Write out every line below with no difference at all.

-*-

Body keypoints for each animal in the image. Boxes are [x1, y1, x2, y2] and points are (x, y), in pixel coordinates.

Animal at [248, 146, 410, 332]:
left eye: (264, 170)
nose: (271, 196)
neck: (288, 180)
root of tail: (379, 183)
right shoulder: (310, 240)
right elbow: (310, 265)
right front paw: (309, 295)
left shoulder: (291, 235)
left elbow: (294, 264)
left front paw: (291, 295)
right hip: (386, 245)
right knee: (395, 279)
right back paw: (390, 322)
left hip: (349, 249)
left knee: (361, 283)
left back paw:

-*-

| Response |
Body keypoints for each animal in the image. Boxes are [x1, y1, x2, y2] and points are (x, y), in pixel coordinates.

Animal at [248, 146, 410, 332]:
left eye: (264, 170)
nose: (271, 196)
neck: (288, 180)
root of tail: (379, 183)
right shoulder: (310, 240)
right elbow: (310, 265)
right front paw: (309, 295)
left shoulder: (291, 235)
left elbow: (294, 264)
left front paw: (291, 295)
right hip: (386, 245)
right knee: (395, 279)
right back paw: (390, 322)
left hip: (349, 249)
left knee: (361, 283)
left back paw:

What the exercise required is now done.